Attenzione e rigore ho dovuto mostrare in tempi recenti, nell’esercizio delle mie funzioni, nei rapporti con i Capi di Stato della Francia e del Brasile, per trattamenti incomprensibilmente indulgenti riservati a terroristi condannati per fatti di sangue e da lungo tempo sottrattisi alla giustizia italiana. Ho dovuto farlo, tra l’altro, per difendere il prestigio del nostro sistema democratico che, in coerenza con i principi costituzionali, ha dato e dà tutte le garanzie dovute nell’amministrazione della giustizia e anche nella gestione delle sanzioni penali. Spero che la mia voce sia ascoltata, in spirito di amicizia perché non si può scambiare l’eversione, l’attacco criminale allo Stato e alle persone, per manifestazione di dissenso o contestazione politica. Per quelle scelte, per quei comportamenti, non c’è giustificazione o attenuante possibile : nemmeno per chi l’abbia nel passato cercata nel clima e nei fatti dello stragismo.

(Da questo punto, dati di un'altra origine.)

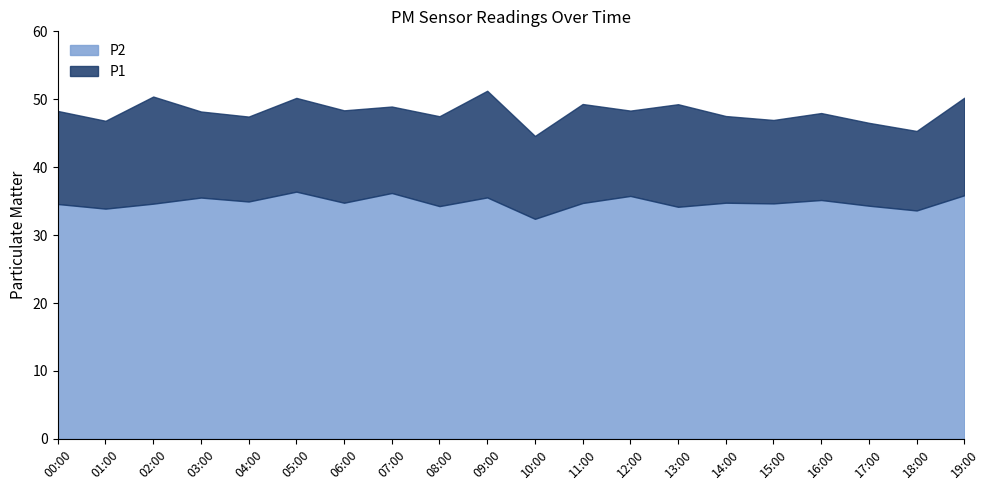

What is the minimum value shown in the chart?

32.4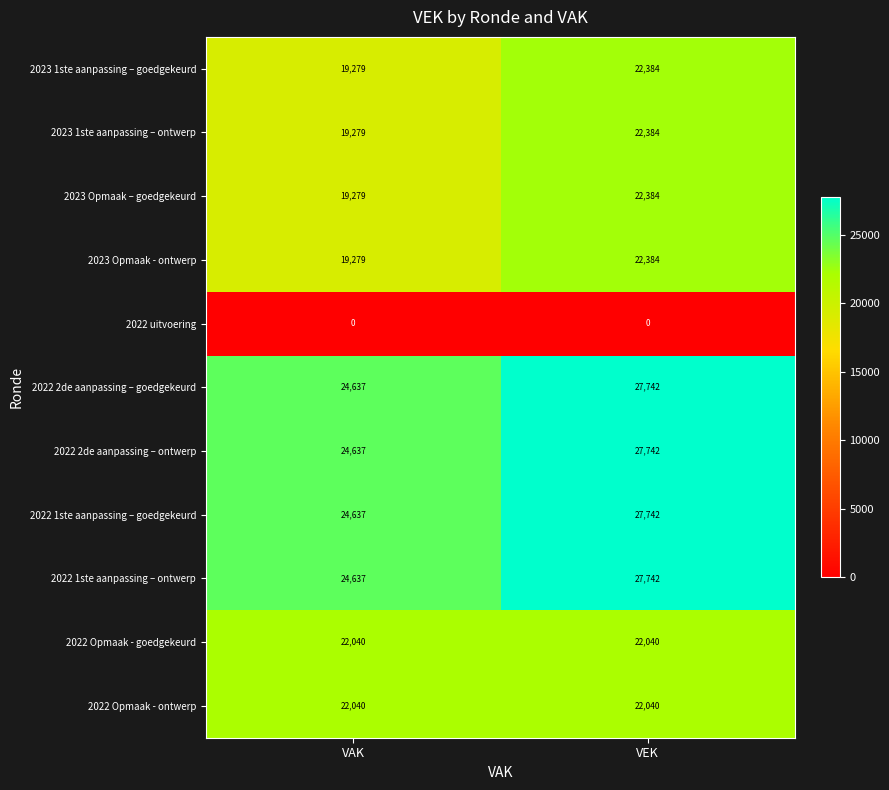

What is the maximum value shown in the chart?

27742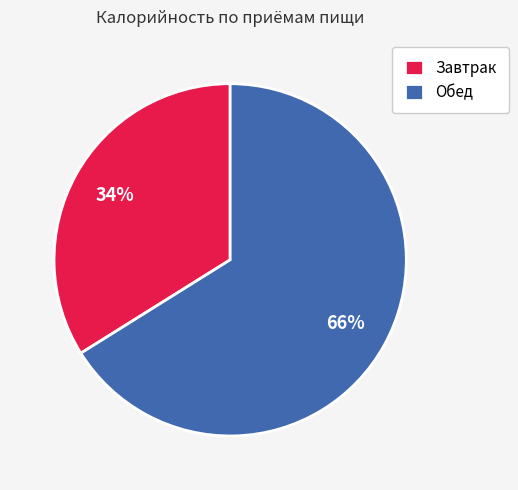

To the nearest percent, what portion does Завтрак represent?

34%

Non verrò meno, comunque, ai miei doveri costituzionali in questo campo, certo di poter contare su un corrispondente impegno del governo, del Parlamento, di tutte le istituzioni democratiche, ed egualmente su uno stimolo e su un sostegno che vengano dal paese, da iniziative diffuse, da forme crescenti di consapevole partecipazione giovanile, di cui ci hanno dato una così bella testimonianza i ragazzi di “Sedie vuote” e il libro da loro composto.
Dobbiamo insomma aver cura che si rafforzino tutte le condizioni indispensabili per portare avanti, per portare a compimento un giusto sforzo di ricomposizione storica, nella chiarezza, e di rinnovata coesione umana, morale e civile della nazione.